For the last thirteen years – give or take a moment or two – I have walked through this world with Sparky. We’ve shared love, pain, triumph and sorrow. We shared family and friends. We shared hearts, brains and souls. We were not perfect. He was not perfect. But we were what we were and it worked very well for us. We were by no means normal in some societal view of what is normal, but what we had worked, better then most. And now, it’s changed.
Stephen (Sparky) and I met in the summer of 1998, when I moved to
Arizona.
I wasn’t here but a month when his skinny not so little self appeared on the other side of the fence from the house I was renting at the time.
My dog had been outside and I had been calling her in but she wouldn’t come.
I looked out and thought that her head was stuck in the fence, but low and behold it wasn’t stuck she was just getting petted on by the boy next door.
It wasn’t until years later that I would learn that this “spontaneous” moment had been a little manufactured in the hopes of meeting me (much to my surprise and shock, because really who’d want to meet me?)
From that day on a friendship/partnership was struck.
If you met Stephen, even once, you would understand that he had something that stuck to you from the moment you met him and held on like white on rice.

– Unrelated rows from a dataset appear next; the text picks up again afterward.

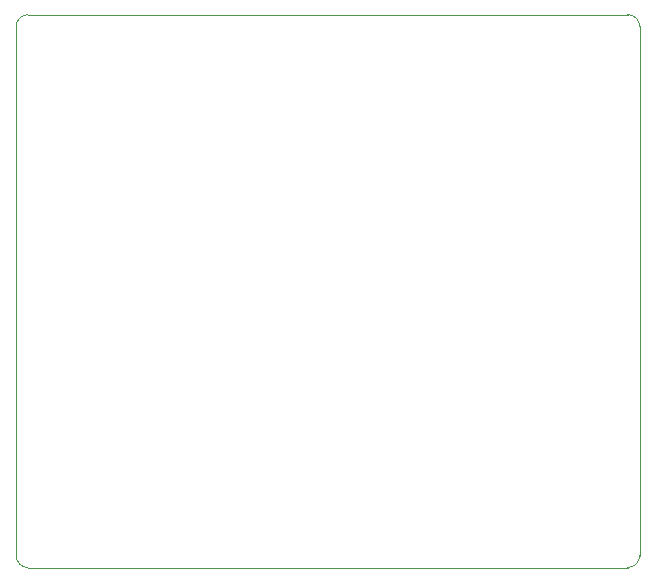
<source format=gbr>
%TF.GenerationSoftware,KiCad,Pcbnew,9.0.4*%
%TF.CreationDate,2025-09-25T10:41:26-04:00*%
%TF.ProjectId,fanboy,66616e62-6f79-42e6-9b69-6361645f7063,rev?*%
%TF.SameCoordinates,Original*%
%TF.FileFunction,Profile,NP*%
%FSLAX46Y46*%
G04 Gerber Fmt 4.6, Leading zero omitted, Abs format (unit mm)*
G04 Created by KiCad (PCBNEW 9.0.4) date 2025-09-25 10:41:26*
%MOMM*%
%LPD*%
G01*
G04 APERTURE LIST*
%TA.AperFunction,Profile*%
%ADD10C,0.100000*%
%TD*%
G04 APERTURE END LIST*
D10*
X142170000Y-62360000D02*
G75*
G02*
X143170000Y-61360000I1000000J0D01*
G01*
X193950000Y-61360000D02*
G75*
G02*
X194950000Y-62360000I0J-1000000D01*
G01*
X143170000Y-108180000D02*
G75*
G02*
X142170000Y-107180000I0J1000000D01*
G01*
X194950000Y-107180000D02*
G75*
G02*
X193950000Y-108180000I-1000000J0D01*
G01*
X143170000Y-61360000D02*
X193950000Y-61360000D01*
X142170000Y-107180000D02*
X142170000Y-62360000D01*
X194950000Y-62360000D02*
X194950000Y-107180000D01*
X193950000Y-108180000D02*
X143170000Y-108180000D01*
M02*

</source>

Our paths at that point had led us in very different directions. He was married (and 19 mind you) but separated and I was at the end of a long relationship. Had we not met would things have been different, of course – but we did meet and we fit like two halves of a whole from that day on. We were warned it would not work and that we shouldn’t put too much into it, after all it would be a rebound relationship and how often do those really work out. Well I can tell you for a fact – this time it did – perhaps because of pure stubbornness which we both bore in spades or perhaps because it was the way it was supposed to be – we will never know, but really do we need to know?
There were highs and lows – moments we probably could have done without and moments I would never ever have wished to live without - but it worked – we worked – and that was our success. We took a societal improbable situation and created a beautiful family of our own. We melded our histories, our talents, our faults and came out with us – a strong unit able to withstand the hardships, the pitfalls, the naysayers, the doubts, the pain, the sorrow, and the mess we all call life.
Sparky and I were one against it all. People came and went from our lives – together and separately, but when it came down to basics – it was us, just us - for thirteen years. And in the end, once again, it was just us.
I don’t think I’ll ever forget that morning. I can’t thank the powers that be enough that the day prior had been a completely family day from sun up to sun down. While that wasn’t unusual -as his days off were few and when he had them we were together as a family no matter what - it was still special. Sparky and I woke together in our bed the day before and talked like we always did. We shared some alone time, as we did every day whether in person or by phone, before the rest of the world broke in to our space. We spent the day with our family and he took care of us all day, even cooking for us all that night. That day was wonderful, there were no harsh words, there was no fighting, there was nothing but a good day, and that night he tucked us all in and went off to do his normal evening things before turning in with me to rest before the next days events and the work week began again for him. He knew I was tired so he forced me to bed early, kissed me, hugged me and told me he loved me – and off he went into the house to putter.
Sparky always told me he loved me, I was never left to question it and neither were our children, and perhaps that’s one of the reasons we are able to deal as well as we are with loosing him, because there are no regrets, Sparky would not allow it, there are no questions as to how much he loved us or if he loved us, there just isn’t.
We knew it, he knew it and even in our darkest hour we know, no matter what, we are loved. And maybe, just maybe that is the salve that is helping us along down this new path where physically, Sparky is missing, but in every other way he’s here, walking with us, guiding us, slapping us in the back of the head and smiling as we toil on knowing that above all we are loved by Sparky.
As with everything else that Sparky and I did – my grief will probably not be as society expects a widow to grieve, but rest assured, I grieve – with my whole heart, mind, body and soul, I grieve in my own way, just as Sparky would have expected me too and just as he would have wanted me too. There is no way for “society” to understand what Sparky and I were, they didn’t get it then and they won’t get it now, but they don’t have to get it. It is what it is. Sparky and I knew that, those who truly love us knew that, and those who don’t never would have understood anyway.
So this is what I say to you –
Live, as my husband did everyday of his life
Love, as my husband did with everything you have
Laugh, as my husband did throwing caution to the wind and society and normal be damned!
Never regret - choices are made, paths are walked, lives are lived and time moves us all forward whether we’re ready or not.
Let those you love know it, everyday - and let those you don’t go so they can find their own.
Live your life as you choose and remember Karma always has a way of coming back by so be careful with your words and deeds, but never let anyone dictate your life based on their ideals– in the end you have to live with yourself and your choices, no one else.
Our love was envied by some, different to others, and misunderstood by a few, but this I can tell you. It was true, it was strong and it is what pushes me on, for my children and for Sparky. RIP love and know that we carry you everywhere. Always.